Skip to main content

Capturing traces with gpufl trace

gpufl trace is the fastest way to try GPUFlight on an existing CUDA program. You do not need to link the SDK or edit application code. The launcher starts your program with GPUFlight injected, writes local NDJSON logs, and can optionally upload the result when the process exits.
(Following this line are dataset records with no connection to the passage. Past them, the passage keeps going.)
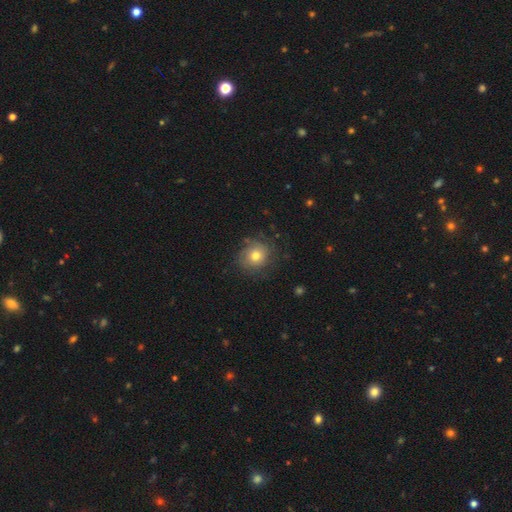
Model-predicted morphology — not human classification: Q: Smooth or featured?
A: smooth (64%); runner-up: featured or disk (25%)
Q: How rounded?
A: round (85%); runner-up: in between (14%)
Q: Merging?
A: none (76%); runner-up: minor disturbance (16%)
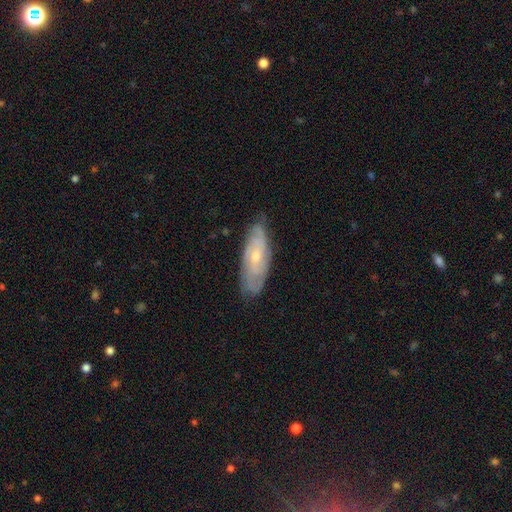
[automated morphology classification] A featured or disk galaxy (67%) with no bar (69%), spiral arms (87%) and a small central bulge (58%). Merging: none (77%).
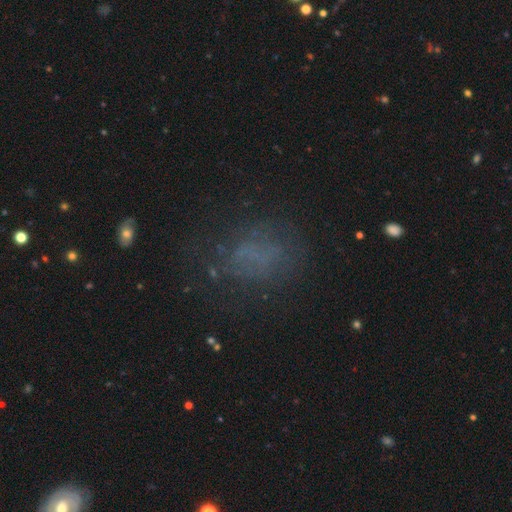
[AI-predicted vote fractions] A smooth galaxy with no disk features (56%) that is in between round and cigar-shaped (69%).

Vote fractions:
- Smooth or featured? smooth: 56% / star or artifact: 25% / featured or disk: 18%
- How rounded? in between: 69% / round: 28% / cigar-shaped: 3%
- Merging? none: 66% / minor disturbance: 17% / major disturbance: 14% / merger: 2%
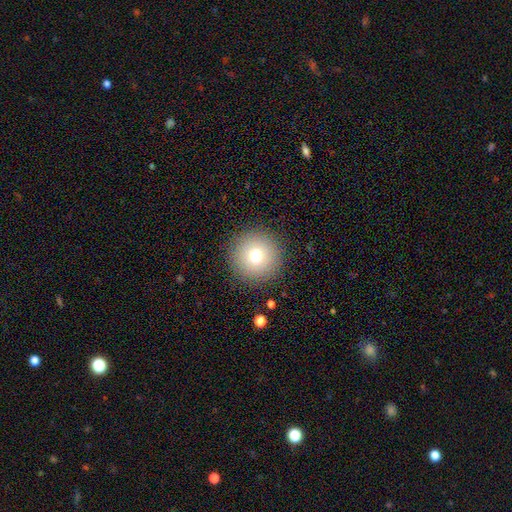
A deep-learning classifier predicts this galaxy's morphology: Smooth or featured? smooth (71%)
How rounded? round (97%)
Merging? none (90%)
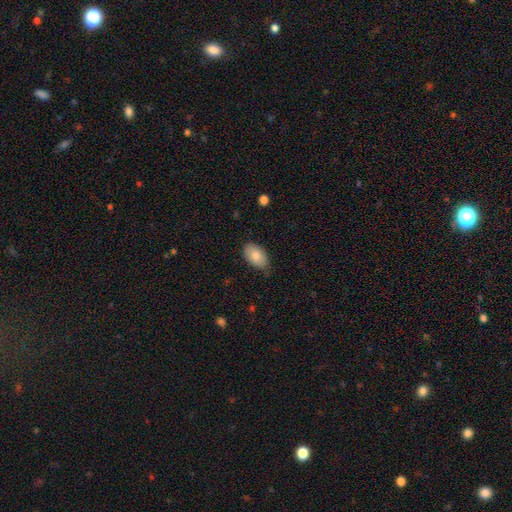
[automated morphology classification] This appears to be a smooth galaxy with no disk features (83%) that is in between round and cigar-shaped (94%). Merging: none (75%).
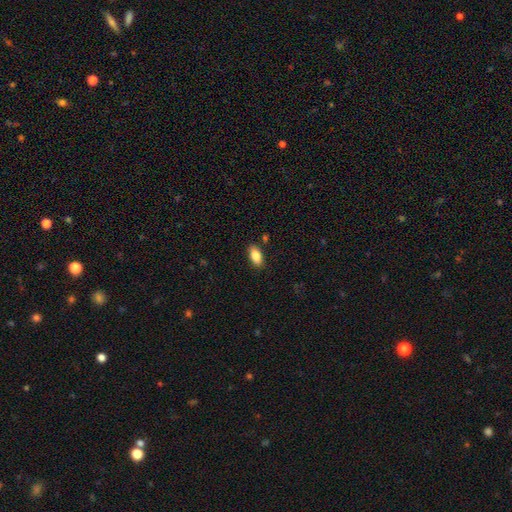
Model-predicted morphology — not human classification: type=smooth (84%); roundness=in between (91%); merging=none (86%).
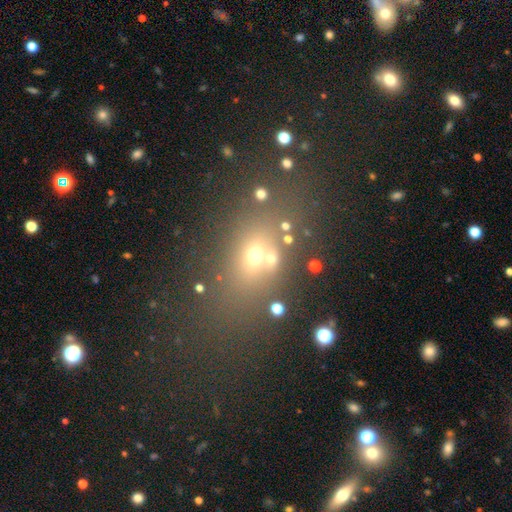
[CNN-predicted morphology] type=smooth (58%); roundness=in between (67%); merging=none (61%).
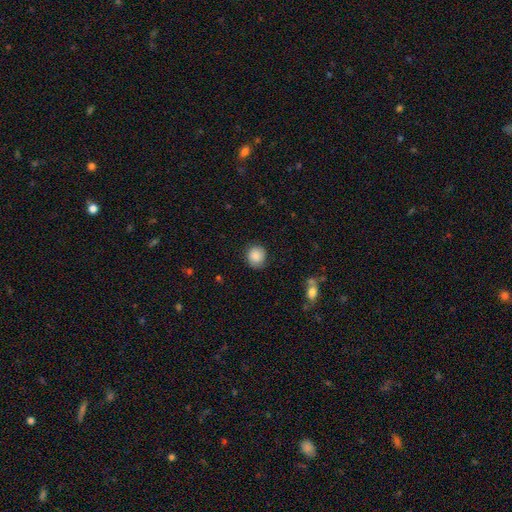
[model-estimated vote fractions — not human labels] Smooth or featured?
  - smooth: 86% *
  - star or artifact: 8%
  - featured or disk: 6%
How rounded?
  - round: 87% *
  - in between: 12%
  - cigar-shaped: 1%
Merging?
  - none: 83% *
  - minor disturbance: 13%
  - major disturbance: 3%
  - merger: 1%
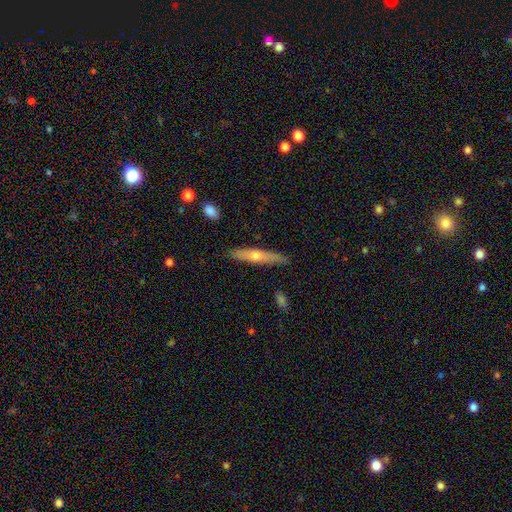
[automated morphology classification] Q: Smooth or featured?
A: featured or disk (50%); runner-up: smooth (43%)
Q: Edge-on disk?
A: yes (91%); runner-up: no (9%)
Q: Merging?
A: none (86%); runner-up: minor disturbance (10%)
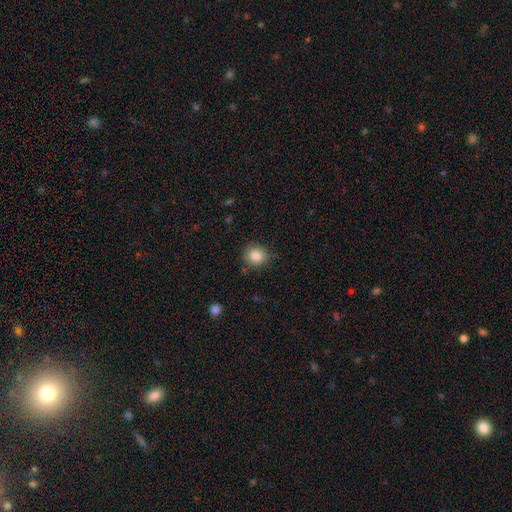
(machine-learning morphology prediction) This appears to be a smooth galaxy with no disk features (86%) that is round (85%). Merging: none (85%).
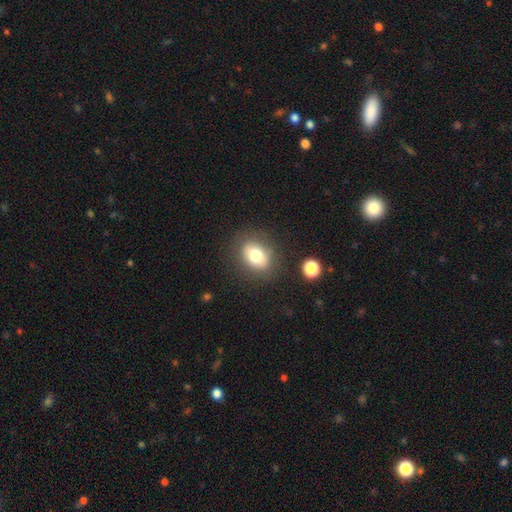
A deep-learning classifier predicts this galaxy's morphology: smooth 76%, featured or disk 14%, star or artifact 11%. Down the decision tree: how rounded — in between (58%); merging — none (82%).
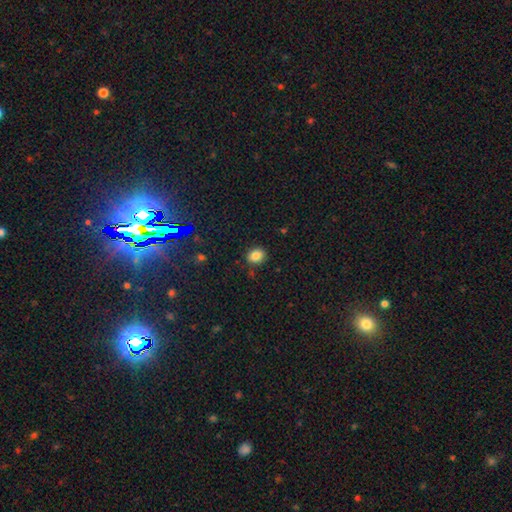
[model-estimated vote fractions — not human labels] Smooth or featured?
  - smooth: 83% *
  - star or artifact: 11%
  - featured or disk: 6%
How rounded?
  - in between: 51% *
  - round: 48%
  - cigar-shaped: 1%
Merging?
  - none: 86% *
  - minor disturbance: 10%
  - major disturbance: 2%
  - merger: 2%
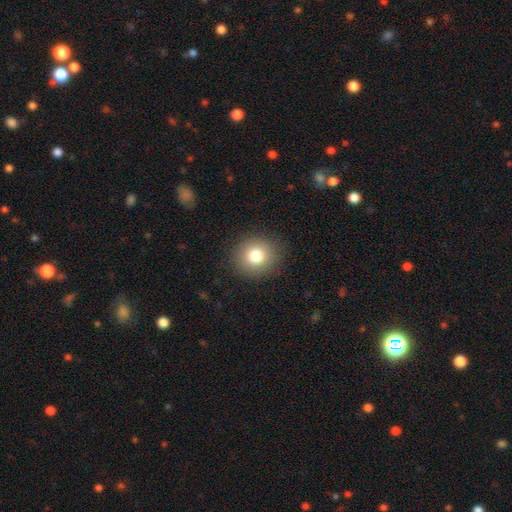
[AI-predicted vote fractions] A smooth galaxy with no disk features (79%) that is round (85%).

Vote fractions:
- Smooth or featured? smooth: 79% / star or artifact: 12% / featured or disk: 10%
- How rounded? round: 85% / in between: 14% / cigar-shaped: 1%
- Merging? none: 89% / minor disturbance: 7% / major disturbance: 3% / merger: 1%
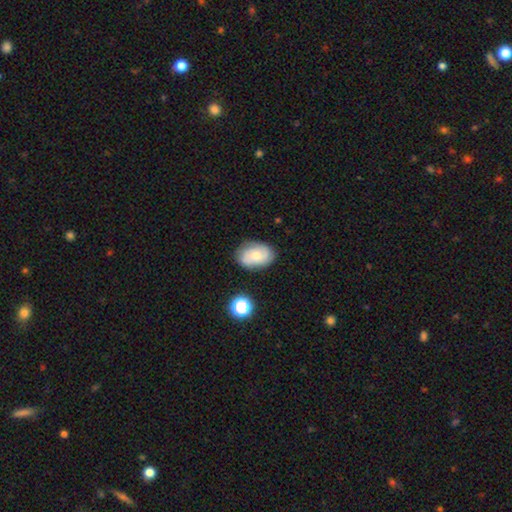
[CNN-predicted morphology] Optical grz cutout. It shows a featured or disk galaxy (46%). Merging: none (76%).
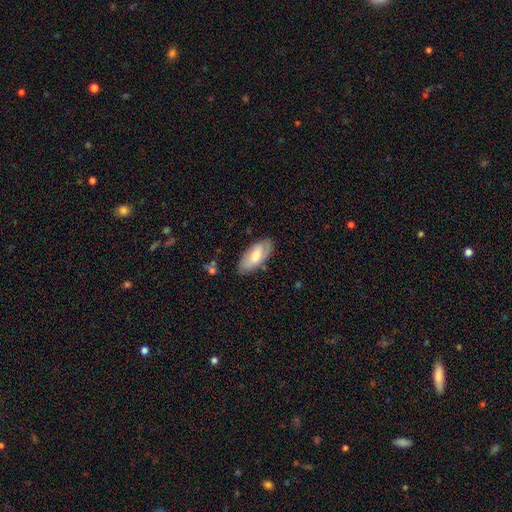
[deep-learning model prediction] Smooth or featured? smooth (62%)
How rounded? in between (88%)
Merging? none (81%)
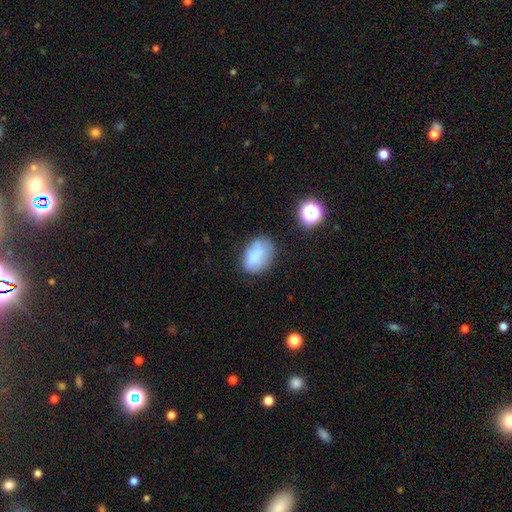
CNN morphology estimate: Overall: smooth (74%). How rounded: in between (78%). Merging: none (58%; minor disturbance 27%).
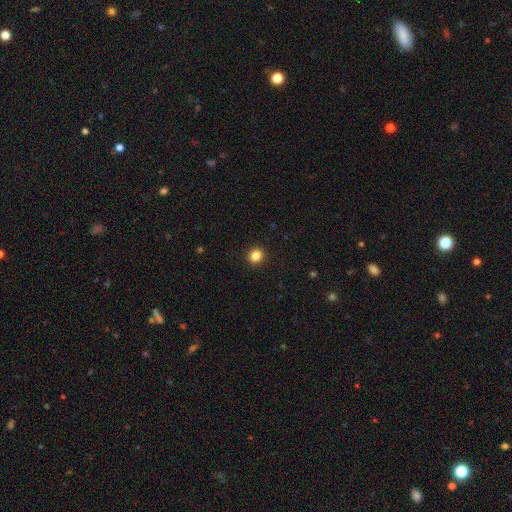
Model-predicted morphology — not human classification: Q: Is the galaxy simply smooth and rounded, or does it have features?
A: smooth — 85%.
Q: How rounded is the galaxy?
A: round — 87%.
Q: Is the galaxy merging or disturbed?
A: none — 93%.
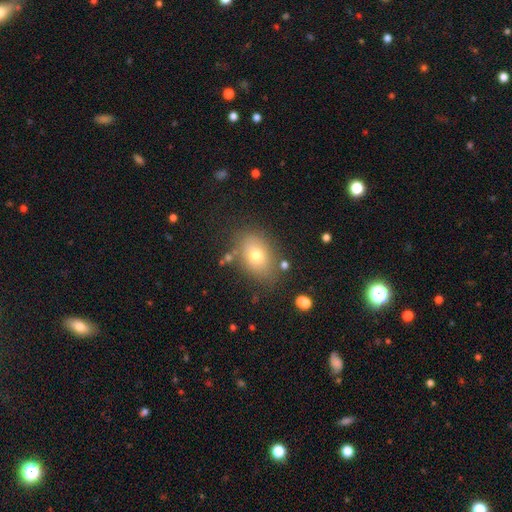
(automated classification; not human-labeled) Smooth or featured: smooth — 72% (featured or disk — 16%)
How rounded: in between — 74% (round — 24%)
Merging: none — 77% (minor disturbance — 14%)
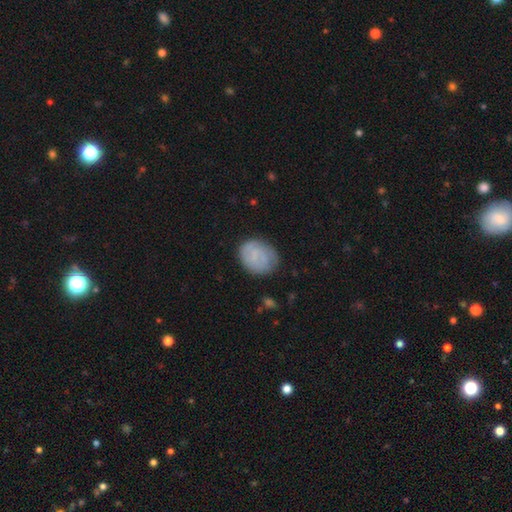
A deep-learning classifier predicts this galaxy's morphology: Smooth or featured? smooth (62%)
How rounded? in between (53%)
Merging? none (70%)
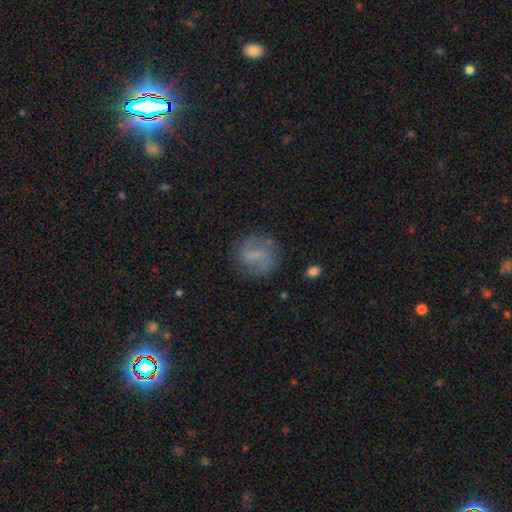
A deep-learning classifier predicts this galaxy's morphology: This appears to be a featured or disk galaxy (48%). Merging: none (75%).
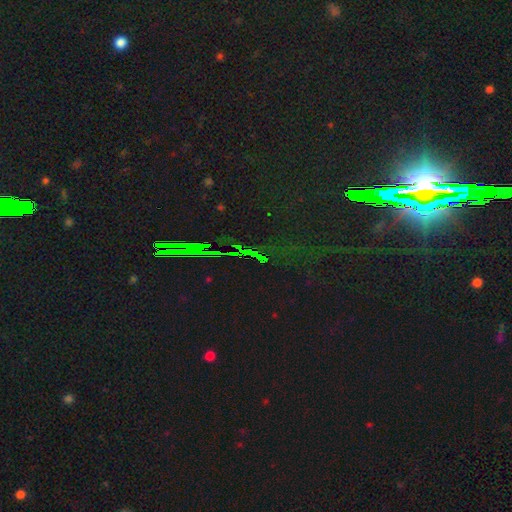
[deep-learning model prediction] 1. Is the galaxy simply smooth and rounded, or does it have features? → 82% star or artifact, 10% smooth, 7% featured or disk.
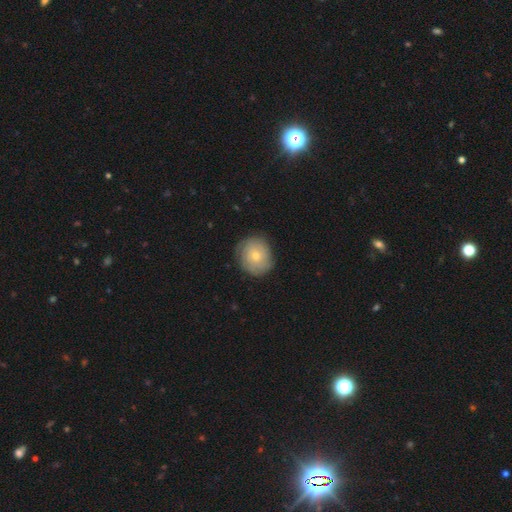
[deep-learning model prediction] A smooth galaxy with no disk features (52%) that is round (81%). Merging: none (80%).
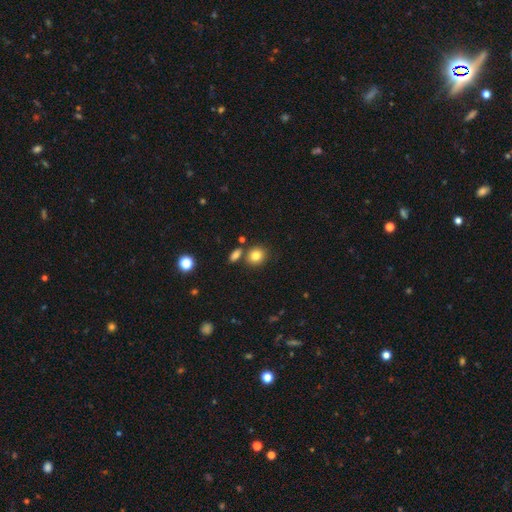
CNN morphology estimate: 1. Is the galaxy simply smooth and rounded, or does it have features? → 82% smooth, 11% star or artifact, 7% featured or disk.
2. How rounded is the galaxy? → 77% round, 22% in between, 1% cigar-shaped.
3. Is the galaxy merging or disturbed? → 74% none, 14% merger, 10% minor disturbance, 3% major disturbance.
A trace session captures the launched process. For an application that already embeds GPUFlight and calls gpufl::init() itself, run the application normally and configure the embedded SDK path instead of assuming it can also be wrapped by gpufl trace.

Basic run

gpufl trace -- python train.py

On Windows:

gpufl.exe trace -- python train.py

GPUFlight creates a local session directory under ~/.gpufl/traces/ on Linux/macOS or %USERPROFILE%\.gpufl\traces\ on Windows. The directory contains one subfolder per session id, with device.log, scope.log, and system.log files.

Name and output directory

gpufl trace --name=resnet50-smoke --output=./runs/resnet50 -- python train.py

The output directory is the source of truth. You can inspect it locally, upload it later with gpufl upload, or let gpufl-agent tail it in a production setup.

Pick capture passes

By default, gpufl trace runs one Trace pass, which captures kernel, memcpy/memset, synchronization, launch details, and system metrics. For explicit control, pass --passes:

# Same as the default.
gpufl trace --passes=Trace -- python train.py

# Timeline plus PM hardware-counter sampling in isolated passes.
gpufl trace --passes=Trace,PmSampling -- python train.py

# Deep shorthand: Trace,PcSampling,SassMetrics.
gpufl trace --passes=Deep -- python train.py

PcSampling, SassMetrics, PmSampling, and Range Profiler engines use NVIDIA performance-counter APIs. On Linux, NVIDIA may restrict those counters to administrator users until you relax the driver setting. See Linux Configuration.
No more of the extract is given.